- [PASSAGE TO READ]
━━━━━━━━

The open-eye formation in the ladle when the slag layer thickness was reduced to 25 cm for argon flow rates of 200, 400 and 500 NL/min is displayed in Figure 12 and Figure 13. At argon flow rates of 200 and 400 NL/min, the open-eye formation follows the same trend as in the case of 40cm slag layer thickness, but with an increase in open-eye size. At a flow rate of 200 NL/min, the open-eye area enlarges to 1.08 m2 (relative area of 15.9%) in experimental results and to 0.95 m2 (relative area of 14.0%) through simulations when the slag layer height was decreased from 40 cm to 25 cm. In addition, at a flow rate of 400 NL/min, the open-eye area increases to 1.82 m2 (relative area of 26.8%) in experimental results to 1.89 m2 (relative area of 27.9%) through simulations. At a higher argon flow rate of 500 NL/min, the open-eye formation follows the same trend as in the case with a slag layer height of 40 cm, but the open-eye size is very large and there is a large deformation of the slag layer both near the open-eye position and far from it. The size of the open-eye is almost half of the ladle surface cross-sectional area. The results indicate that, the higher argon flow rates leads to the formation of larger open-eyes, and at high flow rates if the slag layer thickness is lower it may result in the generation of a fluctuating open-eye. Emulsification of slag into steel was found to be more aggressive compared to cases with gas flow rates of 200 and 400 NL/min.

━━━━━━━━

(Dataset items)
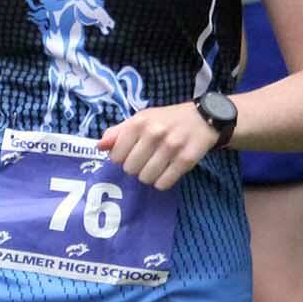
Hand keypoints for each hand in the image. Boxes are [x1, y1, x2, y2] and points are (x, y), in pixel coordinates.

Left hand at [98, 102, 218, 190]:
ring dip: (148, 176)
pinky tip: (166, 172)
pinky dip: (162, 182)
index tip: (129, 154)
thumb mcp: (141, 119)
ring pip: (146, 177)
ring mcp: (171, 147)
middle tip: (144, 161)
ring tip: (155, 166)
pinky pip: (164, 183)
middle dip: (135, 168)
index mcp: (138, 123)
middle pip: (130, 168)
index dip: (120, 158)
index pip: (116, 155)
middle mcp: (154, 133)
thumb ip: (118, 132)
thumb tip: (99, 146)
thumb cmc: (166, 120)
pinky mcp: (187, 159)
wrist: (203, 118)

━━━━━━━━

- [EXERCISE SET]
#1 In the passage on ladle open-eye formation, what open-eye area did the experiments record at an argon flow rate of 200 NL/min with the thinner slag layer?
#2 Decide whether each statement agrees with the passage on ladle open-eye formation, and support each verdict with the deciding words from the passage.
(a) At 400 NL/min, the simulated open-eye area was smaller than the experimental one.
(b) At 500 NL/min, the open-eye covers almost half of the ladle surface cross-sectional area.
(c) At 200 NL/min, the open-eye became smaller when the slag layer was reduced from 40 cm to 25 cm.

- [REPLIES]
#1 1.08 m2, a relative area of 15.9%.

#2
(a) No: "the open-eye area increases to 1.82 m2 (relative area of 26.8%) in experimental results to 1.89 m2 (relative area of 27.9%) through simulations"
(b) Yes: "The size of the open-eye is almost half of the ladle surface cross-sectional area."
(c) No: "the open-eye area enlarges to 1.08 m2 (relative area of 15.9%) in experimental results"